A similarity-based modeling (SBM) technique is demonstrated that provides very early annunciation of the onset of gas path faults in aircraft engines. This powerful approach is shown to provide high fidelity estimates for real-time condition monitoring of aircraft engine signals. These estimates are used to detect the onset of changes in the inter-relationship between the various signals using a sophisticated set of built-in algorithms and tools. The ability of the SBM software to reliably detect subtle changes in signal behavior that are characteristic of a developing anomaly is coupled with a diagnostic rules engine to enable a rapid and robust fault recognition capability. The SBM software operates using a set of algorithms that construct a multivariate nonparametric model of the traditional monitoring sensors (pressure transducers, thermocouples, flow meters, etc.) present in the system. This model is used to generate real-time estimates of sensor values that represent normal system operation.
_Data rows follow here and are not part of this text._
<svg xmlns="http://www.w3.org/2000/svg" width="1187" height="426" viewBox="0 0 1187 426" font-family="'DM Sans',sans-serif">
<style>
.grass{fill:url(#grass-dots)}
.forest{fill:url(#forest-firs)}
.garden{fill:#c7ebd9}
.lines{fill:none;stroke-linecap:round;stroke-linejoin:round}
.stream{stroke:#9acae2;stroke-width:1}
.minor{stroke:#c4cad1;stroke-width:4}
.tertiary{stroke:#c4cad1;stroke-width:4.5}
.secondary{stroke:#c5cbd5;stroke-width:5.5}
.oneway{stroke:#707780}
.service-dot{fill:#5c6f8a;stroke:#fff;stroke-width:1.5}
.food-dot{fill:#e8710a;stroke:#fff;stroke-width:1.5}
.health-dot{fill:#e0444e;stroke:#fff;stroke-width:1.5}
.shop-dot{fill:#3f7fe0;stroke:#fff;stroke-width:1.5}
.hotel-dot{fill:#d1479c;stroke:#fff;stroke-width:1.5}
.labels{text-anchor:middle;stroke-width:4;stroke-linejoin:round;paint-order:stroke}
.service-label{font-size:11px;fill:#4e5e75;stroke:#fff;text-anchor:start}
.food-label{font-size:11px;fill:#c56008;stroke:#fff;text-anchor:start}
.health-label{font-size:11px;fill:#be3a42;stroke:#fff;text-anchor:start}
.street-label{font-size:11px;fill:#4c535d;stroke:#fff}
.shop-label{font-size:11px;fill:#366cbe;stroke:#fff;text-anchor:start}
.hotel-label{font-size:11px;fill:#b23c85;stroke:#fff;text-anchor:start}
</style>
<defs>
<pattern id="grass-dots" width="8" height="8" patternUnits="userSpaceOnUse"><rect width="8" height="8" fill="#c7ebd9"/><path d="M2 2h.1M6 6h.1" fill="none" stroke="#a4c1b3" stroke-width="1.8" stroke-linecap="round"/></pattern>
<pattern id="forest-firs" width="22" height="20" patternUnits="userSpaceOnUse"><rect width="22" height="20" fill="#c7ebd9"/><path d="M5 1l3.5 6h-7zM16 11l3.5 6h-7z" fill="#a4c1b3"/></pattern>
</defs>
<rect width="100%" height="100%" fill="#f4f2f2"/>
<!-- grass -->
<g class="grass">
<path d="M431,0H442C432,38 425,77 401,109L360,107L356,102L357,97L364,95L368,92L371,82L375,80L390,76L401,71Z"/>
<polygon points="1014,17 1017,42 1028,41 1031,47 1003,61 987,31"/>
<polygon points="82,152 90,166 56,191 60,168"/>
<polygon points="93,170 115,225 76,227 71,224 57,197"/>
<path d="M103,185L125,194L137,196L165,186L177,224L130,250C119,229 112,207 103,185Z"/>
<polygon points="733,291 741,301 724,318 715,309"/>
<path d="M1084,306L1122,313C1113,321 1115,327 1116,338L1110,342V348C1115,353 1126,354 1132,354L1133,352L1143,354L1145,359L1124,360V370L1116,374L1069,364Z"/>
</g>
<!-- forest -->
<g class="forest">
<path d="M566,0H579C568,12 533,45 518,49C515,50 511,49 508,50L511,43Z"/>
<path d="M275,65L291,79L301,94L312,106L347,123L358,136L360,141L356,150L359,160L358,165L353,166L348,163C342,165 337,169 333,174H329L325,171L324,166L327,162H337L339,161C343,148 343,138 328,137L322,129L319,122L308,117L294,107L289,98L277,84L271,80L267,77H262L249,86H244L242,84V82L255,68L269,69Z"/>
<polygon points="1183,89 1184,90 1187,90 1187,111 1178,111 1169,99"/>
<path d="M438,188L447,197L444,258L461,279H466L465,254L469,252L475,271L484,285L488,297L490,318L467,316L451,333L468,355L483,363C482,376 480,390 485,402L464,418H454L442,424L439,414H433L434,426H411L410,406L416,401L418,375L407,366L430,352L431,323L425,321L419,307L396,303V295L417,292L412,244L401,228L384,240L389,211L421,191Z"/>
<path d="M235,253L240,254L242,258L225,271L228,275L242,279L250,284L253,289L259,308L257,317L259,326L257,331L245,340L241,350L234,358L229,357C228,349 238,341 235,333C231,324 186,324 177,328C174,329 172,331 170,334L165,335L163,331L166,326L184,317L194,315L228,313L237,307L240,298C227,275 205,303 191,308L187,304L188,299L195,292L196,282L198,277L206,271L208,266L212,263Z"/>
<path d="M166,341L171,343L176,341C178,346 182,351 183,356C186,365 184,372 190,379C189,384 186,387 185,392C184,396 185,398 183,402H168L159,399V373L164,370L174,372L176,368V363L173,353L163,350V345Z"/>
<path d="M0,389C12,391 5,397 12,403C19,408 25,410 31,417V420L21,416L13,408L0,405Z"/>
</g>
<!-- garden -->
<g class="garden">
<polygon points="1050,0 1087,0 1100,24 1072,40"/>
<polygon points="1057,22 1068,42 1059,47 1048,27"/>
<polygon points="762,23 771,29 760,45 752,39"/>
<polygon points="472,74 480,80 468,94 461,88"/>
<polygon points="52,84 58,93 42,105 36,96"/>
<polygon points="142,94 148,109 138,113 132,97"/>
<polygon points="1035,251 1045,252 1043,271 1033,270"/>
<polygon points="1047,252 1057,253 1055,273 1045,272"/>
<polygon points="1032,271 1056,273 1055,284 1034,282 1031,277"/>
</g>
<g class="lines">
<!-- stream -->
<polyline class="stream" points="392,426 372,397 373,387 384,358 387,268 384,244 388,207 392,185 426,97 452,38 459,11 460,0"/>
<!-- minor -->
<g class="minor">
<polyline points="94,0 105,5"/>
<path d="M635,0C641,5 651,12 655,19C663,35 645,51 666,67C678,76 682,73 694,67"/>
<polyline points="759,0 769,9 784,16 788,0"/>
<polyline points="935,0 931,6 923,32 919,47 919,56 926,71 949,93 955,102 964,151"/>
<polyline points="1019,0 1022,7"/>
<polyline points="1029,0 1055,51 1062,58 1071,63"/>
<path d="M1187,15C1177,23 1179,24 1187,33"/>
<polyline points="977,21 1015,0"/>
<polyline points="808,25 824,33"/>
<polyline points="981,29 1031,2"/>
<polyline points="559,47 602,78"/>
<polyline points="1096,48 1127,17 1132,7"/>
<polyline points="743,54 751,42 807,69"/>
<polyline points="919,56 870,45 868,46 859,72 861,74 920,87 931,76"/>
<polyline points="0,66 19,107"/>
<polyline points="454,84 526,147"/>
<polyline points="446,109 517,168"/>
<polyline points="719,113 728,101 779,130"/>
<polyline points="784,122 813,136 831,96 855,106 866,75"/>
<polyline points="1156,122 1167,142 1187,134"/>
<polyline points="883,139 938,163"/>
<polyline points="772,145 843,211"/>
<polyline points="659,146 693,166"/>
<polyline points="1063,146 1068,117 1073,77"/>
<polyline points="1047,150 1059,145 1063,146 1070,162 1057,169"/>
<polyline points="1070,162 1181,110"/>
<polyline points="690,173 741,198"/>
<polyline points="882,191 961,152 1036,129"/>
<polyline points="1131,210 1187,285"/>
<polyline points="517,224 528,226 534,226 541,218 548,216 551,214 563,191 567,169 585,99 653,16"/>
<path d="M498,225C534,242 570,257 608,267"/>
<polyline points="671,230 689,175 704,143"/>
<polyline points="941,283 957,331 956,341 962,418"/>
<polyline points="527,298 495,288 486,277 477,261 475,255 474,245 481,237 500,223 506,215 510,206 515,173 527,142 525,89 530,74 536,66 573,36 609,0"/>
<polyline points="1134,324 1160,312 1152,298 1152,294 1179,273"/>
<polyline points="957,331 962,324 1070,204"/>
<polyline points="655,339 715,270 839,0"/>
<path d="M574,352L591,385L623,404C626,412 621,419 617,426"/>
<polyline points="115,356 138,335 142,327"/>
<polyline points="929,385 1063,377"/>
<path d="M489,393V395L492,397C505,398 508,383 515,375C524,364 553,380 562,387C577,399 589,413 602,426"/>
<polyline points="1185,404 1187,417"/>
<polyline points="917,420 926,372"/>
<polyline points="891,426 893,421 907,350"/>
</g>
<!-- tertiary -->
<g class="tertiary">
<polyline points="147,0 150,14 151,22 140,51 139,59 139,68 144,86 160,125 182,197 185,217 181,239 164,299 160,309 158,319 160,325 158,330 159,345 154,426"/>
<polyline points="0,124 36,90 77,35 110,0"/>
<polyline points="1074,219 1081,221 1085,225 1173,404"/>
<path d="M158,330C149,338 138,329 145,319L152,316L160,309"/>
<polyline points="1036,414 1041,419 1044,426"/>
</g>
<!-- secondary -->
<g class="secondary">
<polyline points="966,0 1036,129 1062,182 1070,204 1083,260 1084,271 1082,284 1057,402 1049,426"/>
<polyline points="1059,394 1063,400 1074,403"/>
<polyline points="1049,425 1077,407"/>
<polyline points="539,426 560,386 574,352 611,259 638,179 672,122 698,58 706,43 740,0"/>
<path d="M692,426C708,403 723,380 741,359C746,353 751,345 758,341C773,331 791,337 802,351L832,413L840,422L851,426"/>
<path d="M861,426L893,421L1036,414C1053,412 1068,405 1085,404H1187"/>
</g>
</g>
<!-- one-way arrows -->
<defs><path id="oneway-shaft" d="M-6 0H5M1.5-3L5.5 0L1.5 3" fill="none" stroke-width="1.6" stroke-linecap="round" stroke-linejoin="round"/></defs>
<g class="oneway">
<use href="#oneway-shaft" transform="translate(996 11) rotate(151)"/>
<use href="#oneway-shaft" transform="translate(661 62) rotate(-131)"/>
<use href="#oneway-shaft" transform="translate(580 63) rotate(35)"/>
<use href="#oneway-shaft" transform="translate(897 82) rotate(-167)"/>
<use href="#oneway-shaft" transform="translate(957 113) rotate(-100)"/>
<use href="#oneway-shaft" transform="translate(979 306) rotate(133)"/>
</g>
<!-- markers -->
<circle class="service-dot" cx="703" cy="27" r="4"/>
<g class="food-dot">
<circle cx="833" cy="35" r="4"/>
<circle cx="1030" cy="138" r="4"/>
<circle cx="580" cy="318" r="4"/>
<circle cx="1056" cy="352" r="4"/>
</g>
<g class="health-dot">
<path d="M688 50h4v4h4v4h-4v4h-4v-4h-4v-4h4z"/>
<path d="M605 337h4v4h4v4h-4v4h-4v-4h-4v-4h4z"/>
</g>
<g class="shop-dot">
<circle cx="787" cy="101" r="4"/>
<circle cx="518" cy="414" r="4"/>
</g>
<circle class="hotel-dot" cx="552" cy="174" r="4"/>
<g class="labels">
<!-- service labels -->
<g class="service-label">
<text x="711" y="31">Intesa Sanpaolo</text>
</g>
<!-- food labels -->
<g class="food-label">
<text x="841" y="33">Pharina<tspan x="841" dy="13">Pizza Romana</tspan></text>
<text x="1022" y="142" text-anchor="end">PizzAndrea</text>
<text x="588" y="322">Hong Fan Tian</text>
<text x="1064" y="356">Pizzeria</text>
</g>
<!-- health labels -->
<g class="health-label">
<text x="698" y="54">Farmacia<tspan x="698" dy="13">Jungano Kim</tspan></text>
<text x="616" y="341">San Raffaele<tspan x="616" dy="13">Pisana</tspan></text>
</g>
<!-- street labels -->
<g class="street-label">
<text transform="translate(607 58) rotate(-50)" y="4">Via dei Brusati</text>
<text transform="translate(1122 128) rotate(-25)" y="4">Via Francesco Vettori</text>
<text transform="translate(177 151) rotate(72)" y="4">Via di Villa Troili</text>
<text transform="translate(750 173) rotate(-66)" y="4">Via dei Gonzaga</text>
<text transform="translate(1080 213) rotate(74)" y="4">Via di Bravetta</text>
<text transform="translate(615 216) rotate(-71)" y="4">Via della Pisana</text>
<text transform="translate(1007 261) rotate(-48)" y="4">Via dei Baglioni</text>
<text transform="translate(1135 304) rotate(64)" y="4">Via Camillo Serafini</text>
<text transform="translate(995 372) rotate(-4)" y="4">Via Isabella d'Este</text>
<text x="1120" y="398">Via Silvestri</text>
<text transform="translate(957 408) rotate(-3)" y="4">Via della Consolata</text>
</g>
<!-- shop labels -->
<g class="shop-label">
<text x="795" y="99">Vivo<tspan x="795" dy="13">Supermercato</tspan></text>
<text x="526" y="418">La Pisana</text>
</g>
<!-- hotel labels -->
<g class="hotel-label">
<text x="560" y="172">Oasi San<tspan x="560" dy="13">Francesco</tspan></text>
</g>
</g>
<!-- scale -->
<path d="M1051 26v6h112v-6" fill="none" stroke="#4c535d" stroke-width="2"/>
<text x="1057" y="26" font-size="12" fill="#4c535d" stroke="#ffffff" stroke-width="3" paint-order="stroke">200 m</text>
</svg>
A series of sophisticated tools compares these very high fidelity estimates to the actual sensor readings to detect discrepancies. Finally, a series of logic rules derived from a combination of engineering analysis and experience is applied to the output from the modeling engine in real-time to alert the user of developing serious conditions that need either immediate or planned maintenance attention. The software system provides a complete approach to asset monitoring that minimizes down time, maximizes availability, encodes (preserves) operator knowledge and lowers the overall costs associated with maintaining the assets. In this paper, we demonstrate the use of the similarity-based modeling approach for detecting faults in the gas path of aircraft engines. Some results from the monitoring of over 1,100 engines at a major commercial airline over a two-year period are described. Operationally, the early detection of developing engine faults has prevented delays and cancellations, and has contributed to a reduction in the airline’s in-flight shutdown rate. Financially, this approach has led to significant cost savings by the prevention of major secondary damage.